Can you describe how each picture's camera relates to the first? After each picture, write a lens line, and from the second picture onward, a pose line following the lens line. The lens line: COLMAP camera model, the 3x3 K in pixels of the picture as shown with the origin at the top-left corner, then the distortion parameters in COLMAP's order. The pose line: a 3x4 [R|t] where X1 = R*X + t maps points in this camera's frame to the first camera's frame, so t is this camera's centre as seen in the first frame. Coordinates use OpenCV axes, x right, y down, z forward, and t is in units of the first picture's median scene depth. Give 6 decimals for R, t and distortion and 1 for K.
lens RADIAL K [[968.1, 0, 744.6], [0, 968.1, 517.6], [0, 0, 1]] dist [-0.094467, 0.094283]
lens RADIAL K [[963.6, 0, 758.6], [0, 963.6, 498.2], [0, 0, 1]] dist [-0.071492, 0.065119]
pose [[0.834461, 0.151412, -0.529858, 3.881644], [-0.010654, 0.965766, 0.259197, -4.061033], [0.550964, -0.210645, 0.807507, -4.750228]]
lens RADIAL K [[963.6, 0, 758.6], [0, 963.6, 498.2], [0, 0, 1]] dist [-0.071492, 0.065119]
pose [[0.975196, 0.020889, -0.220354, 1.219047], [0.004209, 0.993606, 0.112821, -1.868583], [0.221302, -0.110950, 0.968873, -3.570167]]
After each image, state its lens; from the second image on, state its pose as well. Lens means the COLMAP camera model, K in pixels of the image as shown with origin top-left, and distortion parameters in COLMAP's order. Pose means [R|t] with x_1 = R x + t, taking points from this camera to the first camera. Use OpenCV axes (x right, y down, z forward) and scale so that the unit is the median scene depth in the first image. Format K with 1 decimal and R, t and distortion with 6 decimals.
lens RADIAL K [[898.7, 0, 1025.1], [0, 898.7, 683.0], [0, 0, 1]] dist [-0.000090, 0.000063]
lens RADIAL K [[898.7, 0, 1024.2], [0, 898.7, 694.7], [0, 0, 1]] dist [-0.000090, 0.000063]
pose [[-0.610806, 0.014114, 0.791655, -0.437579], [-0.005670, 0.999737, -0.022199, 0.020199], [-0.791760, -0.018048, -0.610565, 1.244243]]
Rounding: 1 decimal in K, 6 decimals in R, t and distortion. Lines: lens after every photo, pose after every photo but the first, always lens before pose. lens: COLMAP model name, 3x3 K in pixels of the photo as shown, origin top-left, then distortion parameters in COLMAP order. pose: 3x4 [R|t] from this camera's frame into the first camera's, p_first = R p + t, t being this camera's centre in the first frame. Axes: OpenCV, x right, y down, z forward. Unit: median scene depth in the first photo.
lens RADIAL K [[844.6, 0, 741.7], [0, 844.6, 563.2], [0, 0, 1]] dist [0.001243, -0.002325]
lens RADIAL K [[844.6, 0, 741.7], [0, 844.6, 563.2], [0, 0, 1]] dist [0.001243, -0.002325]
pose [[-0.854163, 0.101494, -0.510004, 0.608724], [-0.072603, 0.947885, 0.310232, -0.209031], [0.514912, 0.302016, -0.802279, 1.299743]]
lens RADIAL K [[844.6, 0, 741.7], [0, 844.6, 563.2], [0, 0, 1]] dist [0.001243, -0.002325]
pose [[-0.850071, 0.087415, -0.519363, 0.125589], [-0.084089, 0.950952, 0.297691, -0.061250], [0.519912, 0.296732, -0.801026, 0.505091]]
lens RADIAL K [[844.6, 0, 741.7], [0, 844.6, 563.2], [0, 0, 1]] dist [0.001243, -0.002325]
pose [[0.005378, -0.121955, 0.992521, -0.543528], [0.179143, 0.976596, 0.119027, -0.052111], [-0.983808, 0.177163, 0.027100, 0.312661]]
====
Rewrite every line of the entries above with "COLMAP" changed to "OpenCV" wherever it occurs, leaving all else unchanged.

Response to this exercise »
Can you describe how each picture's camera relates to the first? After each picture, write a lens line, and from the second picture onward, a pose line following the lens line. The lens line: OpenCV camera model, the 3x3 K in pixels of the picture as shown with the origin at the top-left corner, then the distortion parameters in OpenCV's order. The pose line: a 3x4 [R|t] where X1 = R*X + t maps points in this camera's frame to the first camera's frame, so t is this camera's centre as seen in the first frame. Coordinates use OpenCV axes, x right, y down, z forward, and t is in units of the first picture's median scene depth. Give 6 decimals for R, t and distortion and 1 for K.
lens RADIAL K [[968.1, 0, 744.6], [0, 968.1, 517.6], [0, 0, 1]] dist [-0.094467, 0.094283]
lens RADIAL K [[963.6, 0, 758.6], [0, 963.6, 498.2], [0, 0, 1]] dist [-0.071492, 0.065119]
pose [[0.834461, 0.151412, -0.529858, 3.881644], [-0.010654, 0.965766, 0.259197, -4.061033], [0.550964, -0.210645, 0.807507, -4.750228]]
lens RADIAL K [[963.6, 0, 758.6], [0, 963.6, 498.2], [0, 0, 1]] dist [-0.071492, 0.065119]
pose [[0.975196, 0.020889, -0.220354, 1.219047], [0.004209, 0.993606, 0.112821, -1.868583], [0.221302, -0.110950, 0.968873, -3.570167]]
After each image, state its lens; from the second image on, state its pose as well. Lens means the OpenCV camera model, K in pixels of the image as shown with origin top-left, and distortion parameters in OpenCV's order. Pose means [R|t] with x_1 = R x + t, taking points from this camera to the first camera. Use OpenCV axes (x right, y down, z forward) and scale so that the unit is the median scene depth in the first image. Format K with 1 decimal and R, t and distortion with 6 decimals.
lens RADIAL K [[898.7, 0, 1025.1], [0, 898.7, 683.0], [0, 0, 1]] dist [-0.000090, 0.000063]
lens RADIAL K [[898.7, 0, 1024.2], [0, 898.7, 694.7], [0, 0, 1]] dist [-0.000090, 0.000063]
pose [[-0.610806, 0.014114, 0.791655, -0.437579], [-0.005670, 0.999737, -0.022199, 0.020199], [-0.791760, -0.018048, -0.610565, 1.244243]]
Rounding: 1 decimal in K, 6 decimals in R, t and distortion. Lines: lens after every photo, pose after every photo but the first, always lens before pose. lens: OpenCV model name, 3x3 K in pixels of the photo as shown, origin top-left, then distortion parameters in OpenCV order. pose: 3x4 [R|t] from this camera's frame into the first camera's, p_first = R p + t, t being this camera's centre in the first frame. Axes: OpenCV, x right, y down, z forward. Unit: median scene depth in the first photo.
lens RADIAL K [[844.6, 0, 741.7], [0, 844.6, 563.2], [0, 0, 1]] dist [0.001243, -0.002325]
lens RADIAL K [[844.6, 0, 741.7], [0, 844.6, 563.2], [0, 0, 1]] dist [0.001243, -0.002325]
pose [[-0.854163, 0.101494, -0.510004, 0.608724], [-0.072603, 0.947885, 0.310232, -0.209031], [0.514912, 0.302016, -0.802279, 1.299743]]
lens RADIAL K [[844.6, 0, 741.7], [0, 844.6, 563.2], [0, 0, 1]] dist [0.001243, -0.002325]
pose [[-0.850071, 0.087415, -0.519363, 0.125589], [-0.084089, 0.950952, 0.297691, -0.061250], [0.519912, 0.296732, -0.801026, 0.505091]]
lens RADIAL K [[844.6, 0, 741.7], [0, 844.6, 563.2], [0, 0, 1]] dist [0.001243, -0.002325]
pose [[0.005378, -0.121955, 0.992521, -0.543528], [0.179143, 0.976596, 0.119027, -0.052111], [-0.983808, 0.177163, 0.027100, 0.312661]]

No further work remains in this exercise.